* TASK DESCRIPTION:
Search through the entries for the word "Meal" and copy every line that has it.

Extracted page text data
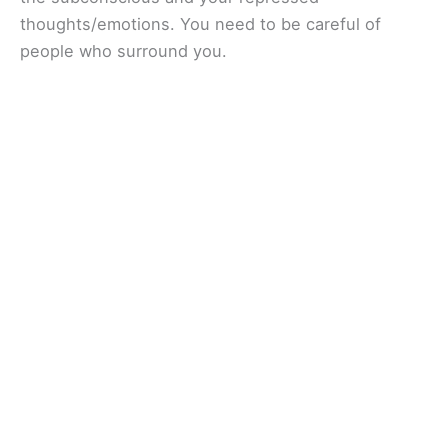
thoughts/emotions. You need to be careful of
people who surround you.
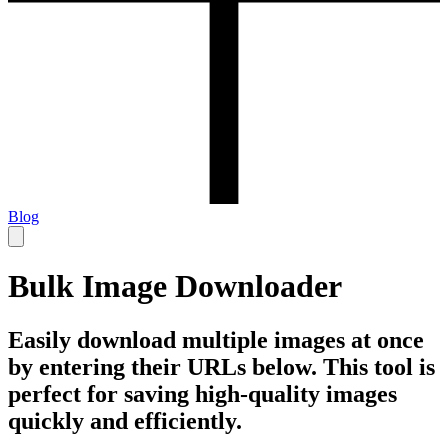
Blog
Bulk Image Downloader
Easily download multiple images at once
by entering their URLs below. This tool is
perfect for saving high-quality images
quickly and efficiently.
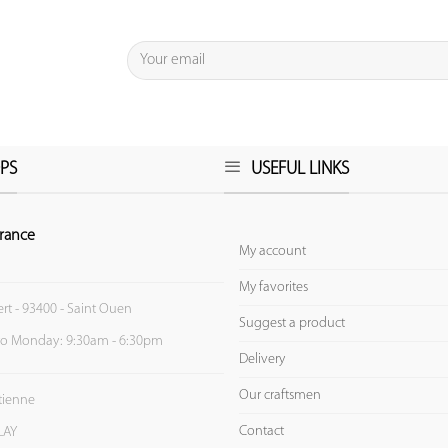
PS
USEFUL LINKS
rance
My account
My favorites
ert - 93400 - Saint Ouen
Suggest a product
to Monday: 9:30am - 6:30pm
Delivery
Our craftsmen
Etienne
Contact
LAY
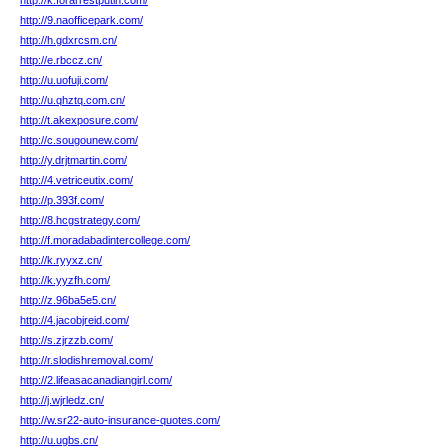
http://k.forarrestputin.com/
http://9.naofficepark.com/
http://h.gdxrcsm.cn/
http://e.rbccz.cn/
http://u.uofuji.com/
http://u.qhztq.com.cn/
http://t.akexposure.com/
http://c.sougounew.com/
http://y.drjtmartin.com/
http://4.vetriceutix.com/
http://p.393f.com/
http://8.hcgstrategy.com/
http://f.moradabadintercollege.com/
http://k.ryyxz.cn/
http://k.yyzfh.com/
http://z.96ba5e5.cn/
http://4.jacobjreid.com/
http://s.zjrzzb.com/
http://r.slodishremoval.com/
http://2.lifeasacanadiangirl.com/
http://j.wjrledz.cn/
http://w.sr22-auto-insurance-quotes.com/
http://u.ugbs.cn/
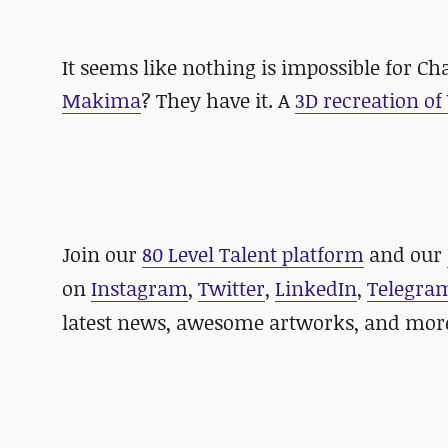
It seems like nothing is impossible for Ch
Makima
? They have it. A
3D recreation of
Join our
80 Level Talent platform
and our
on
Instagram
,
Twitter
,
LinkedIn
,
Telegra
latest news, awesome artworks, and mor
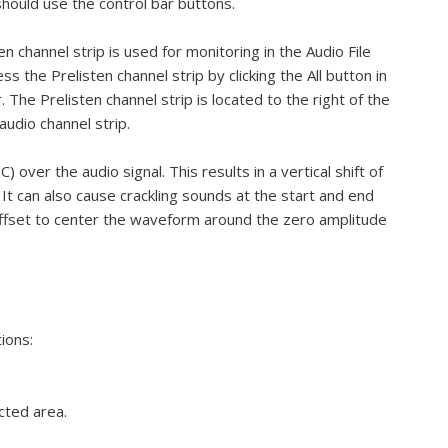
hould use the control bar buttons.
n channel strip is used for monitoring in the Audio File
ss the Prelisten channel strip by clicking the All button in
 The Prelisten channel strip is located to the right of the
udio channel strip.
over the audio signal. This results in a vertical shift of
 It can also cause crackling sounds at the start and end
ffset to center the waveform around the zero amplitude
ions:
cted area.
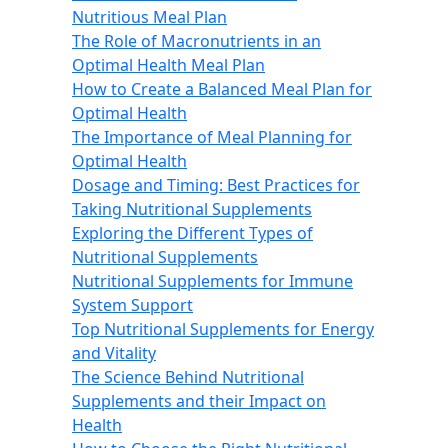
Nutritious Meal Plan
The Role of Macronutrients in an
Optimal Health Meal Plan
How to Create a Balanced Meal Plan for
Optimal Health
The Importance of Meal Planning for
Optimal Health
Dosage and Timing: Best Practices for
Taking Nutritional Supplements
Exploring the Different Types of
Nutritional Supplements
Nutritional Supplements for Immune
System Support
Top Nutritional Supplements for Energy
and Vitality
The Science Behind Nutritional
Supplements and their Impact on
Health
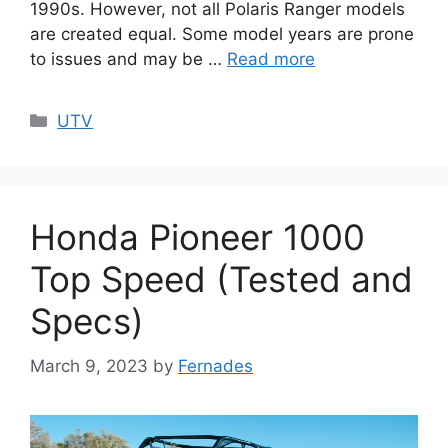
1990s. However, not all Polaris Ranger models
are created equal. Some model years are prone
to issues and may be …
Read more
Categories
UTV
Honda Pioneer 1000
Top Speed (Tested and
Specs)
March 9, 2023
by
Fernades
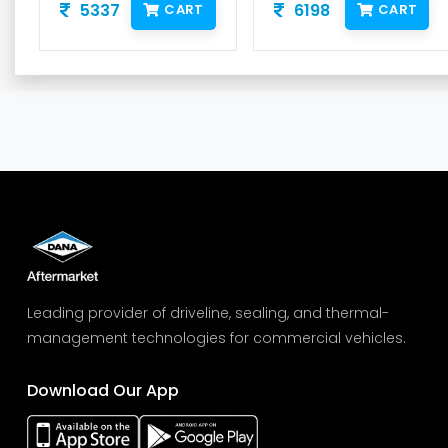
5337
6198
CART
CART
Leading provider of driveline, sealing, and thermal-
management technologies for commercial vehicles.
Download Our App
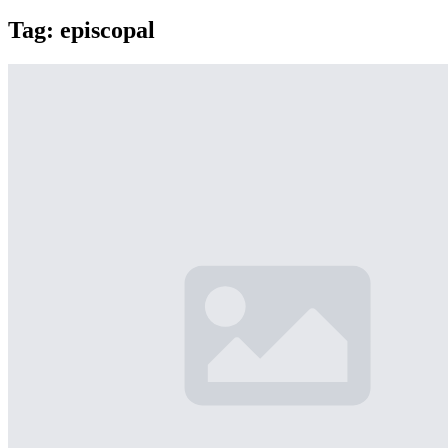
Tag:
episcopal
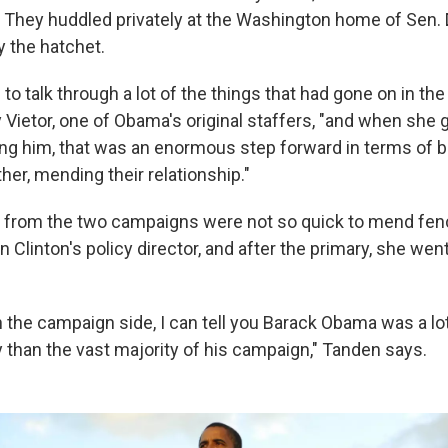
 They huddled privately at the Washington home of Sen.
y the hatchet.
to talk through a lot of the things that had gone on in the
Vietor, one of Obama's original staffers, "and when she 
g him, that was an enormous step forward in terms of b
her, mending their relationship."
s from the two campaigns were not so quick to mend fen
Clinton's policy director, and after the primary, she went
 the campaign side, I can tell you Barack Obama was a lot
y than the vast majority of his campaign," Tanden says.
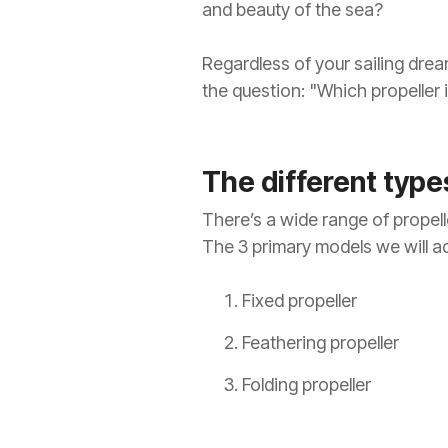
and beauty of the sea?
Regardless of your sailing drea
the question: "Which propeller 
The different types
There’s a wide range of propelle
The 3 primary models we will ad
Fixed propeller
Feathering propeller
Folding propeller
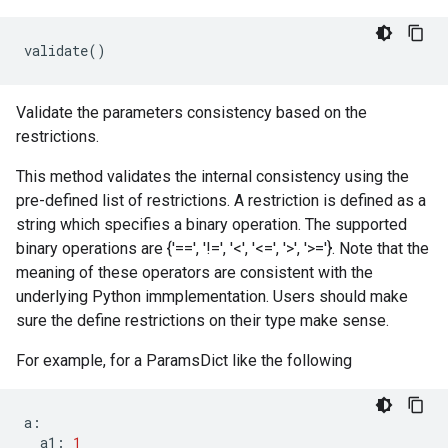
validate
()
Validate the parameters consistency based on the
restrictions.
This method validates the internal consistency using the
pre-defined list of restrictions. A restriction is defined as a
string which specifies a binary operation. The supported
binary operations are {'==', '!=', '<', '<=', '>', '>='}. Note that the
meaning of these operators are consistent with the
underlying Python immplementation. Users should make
sure the define restrictions on their type make sense.
For example, for a ParamsDict like the following
a
:
a1
:
1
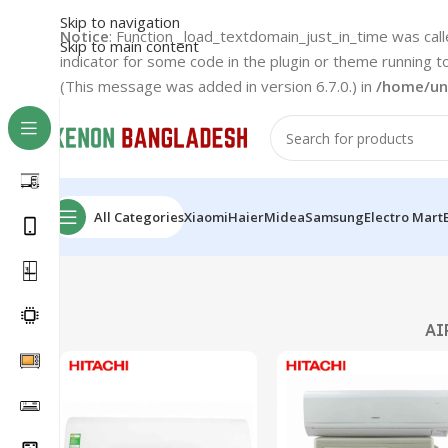
Skip to navigation
Notice
: Function _load_textdomain_just_in_time was cal
Skip to main content
indicator for some code in the plugin or theme running t
(This message was added in version 6.7.0.) in
/home/un
All Categories
Xiaomi
Haier
Midea
Samsung
Electro Mart
AI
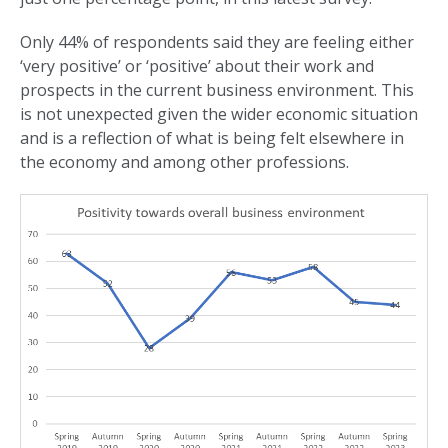
Only 44% of respondents said they are feeling either
‘very positive’ or ‘positive’ about their work and
prospects in the current business environment. This
is not unexpected given the wider economic situation
and is a reflection of what is being felt elsewhere in
the economy and among other professions.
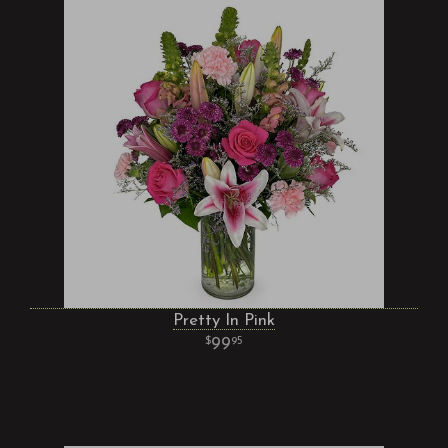
Pretty In Pink
99
95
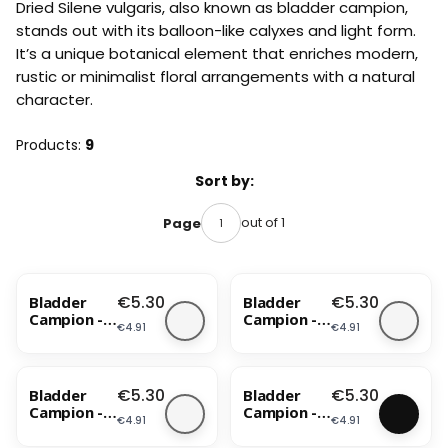
Dried Silene vulgaris, also known as bladder campion,
stands out with its balloon-like calyxes and light form.
It’s a unique botanical element that enriches modern,
rustic or minimalist floral arrangements with a natural
character.
Products:
9
List of products
Sort by:
out of 1
Page
Price
Price
€5.30
€5.30
Bladder
Bladder
Campion -
Campion -
Price
Price
€4.91
€4.91
(Silene) -
(Silene) -
Bleached
Blue
BESTSELLER
Price
Price
€5.30
€5.30
Bladder
Bladder
Campion -
Campion -
Price
Price
€4.91
€4.91
(Silene) -
(Silene) -
Lavender
Lila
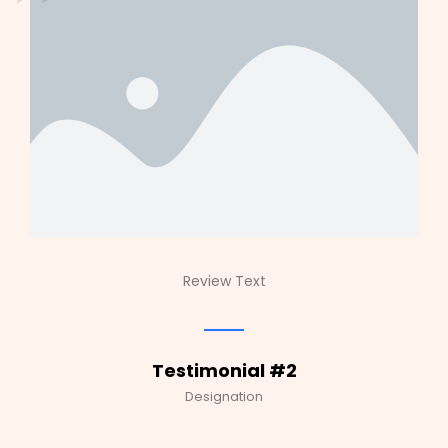
Review Text
Testimonial #2
Designation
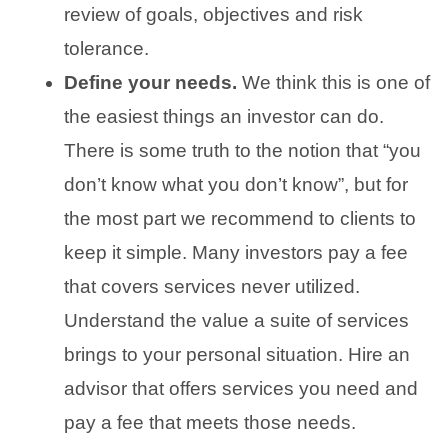
review of goals, objectives and risk
tolerance.
Define your needs.
We think this is one of
the easiest things an investor can do.
There is some truth to the notion that “you
don’t know what you don’t know”, but for
the most part we recommend to clients to
keep it simple. Many investors pay a fee
that covers services never utilized.
Understand the value a suite of services
brings to your personal situation. Hire an
advisor that offers services you need and
pay a fee that meets those needs.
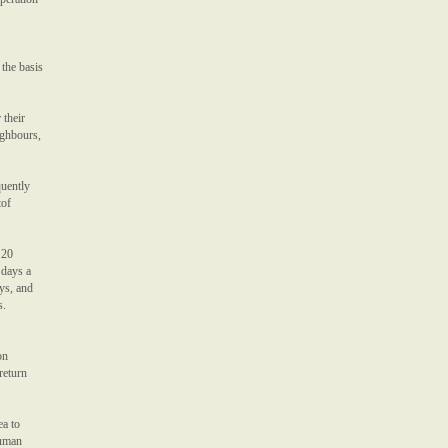
 the basis
 their
ighbours,
quently
tof
 20
 days a
ys, and
s.
on
return
ea to
Human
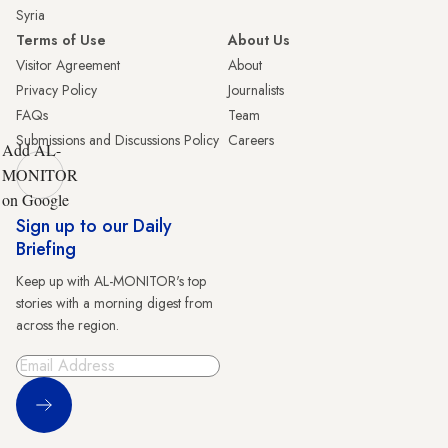
Syria
Terms of Use
About Us
Visitor Agreement
About
Privacy Policy
Journalists
FAQs
Team
Submissions and Discussions Policy
Careers
Add AL-
MONITOR
on Google
Sign up to our Daily
Briefing
Keep up with AL-MONITOR's top
stories with a morning digest from
across the region.
Sign Up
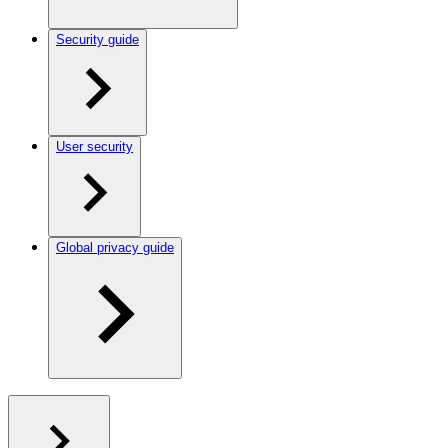
Security guide
User security
Global privacy guide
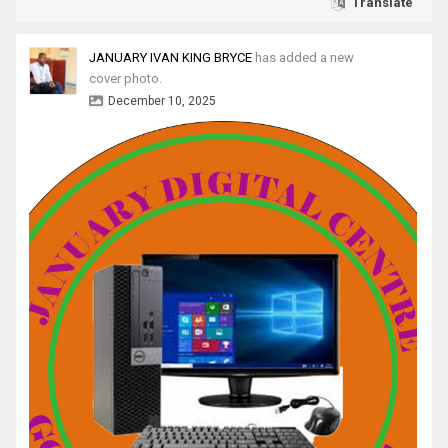
Translate
JANUARY IVAN KING BRYCE
has added a new
cover photo.
December 10, 2025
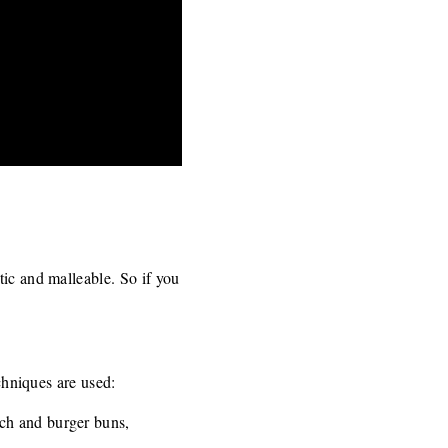
tic and malleable. So if you
echniques are used:
ch and burger buns,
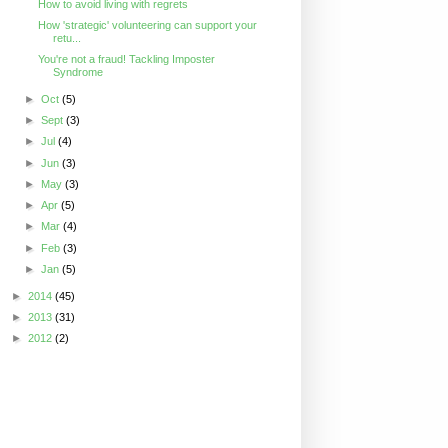
How to avoid living with regrets
How 'strategic' volunteering can support your
retu...
You're not a fraud! Tackling Imposter
Syndrome
►
Oct
(5)
►
Sept
(3)
►
Jul
(4)
►
Jun
(3)
►
May
(3)
►
Apr
(5)
►
Mar
(4)
►
Feb
(3)
►
Jan
(5)
►
2014
(45)
►
2013
(31)
►
2012
(2)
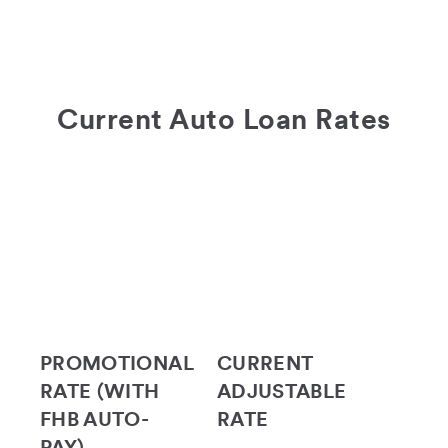
Current Auto Loan Rates
PROMOTIONAL
CURRENT
RATE (WITH
ADJUSTABLE
FHB AUTO-
RATE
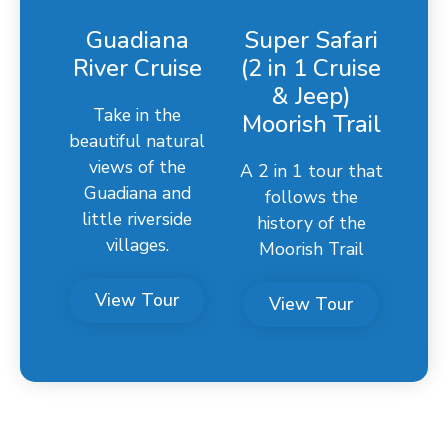
Guadiana
Super Safari
River Cruise
(2 in 1 Cruise
& Jeep)
Take in the
Moorish Trail
beautiful natural
views of the
A 2 in 1 tour that
Guadiana and
follows the
little riverside
history of the
villages.
Moorish Trail
View Tour
View Tour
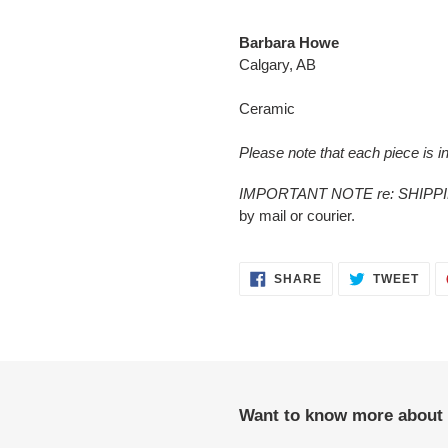
Adding
product
Barbara Howe
to
Calgary, AB
your
cart
Ceramic
Please note that each piece is in
IMPORTANT NOTE re: SHIPP
by mail or courier.
SHARE
TWE
SHARE
TWEET
ON
ON
FACEBOOK
TWI
Want to know more about 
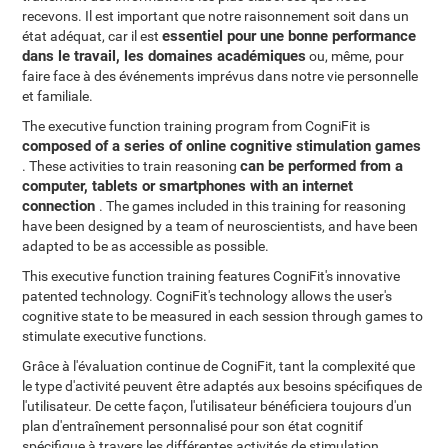
recevons. Il est important que notre raisonnement soit dans un
essentiel pour une bonne performance
état adéquat, car il est
dans le travail, les domaines académiques
ou, même, pour
faire face à des événements imprévus dans notre vie personnelle
et familiale.
The executive function training program from CogniFit is
composed of a series of online cognitive stimulation games
can be performed from a
. These activities to train reasoning
computer, tablets or smartphones with an internet
connection
. The games included in this training for reasoning
have been designed by a team of neuroscientists, and have been
adapted to be as accessible as possible.
This executive function training features CogniFit's innovative
patented technology. CogniFit's technology allows the user's
cognitive state to be measured in each session through games to
stimulate executive functions.
Grâce à l'évaluation continue de CogniFit, tant la complexité que
le type d'activité peuvent être adaptés aux besoins spécifiques de
l'utilisateur. De cette façon, l'utilisateur bénéficiera toujours d'un
plan d'entraînement personnalisé pour son état cognitif
spécifique à travers les différentes activités de stimulation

* EXERCISE OUTPUT:
Nutritious Meal Plan
Optimal Health Meal Plan
How to Create a Balanced Meal Plan for
The Importance of Meal Planning for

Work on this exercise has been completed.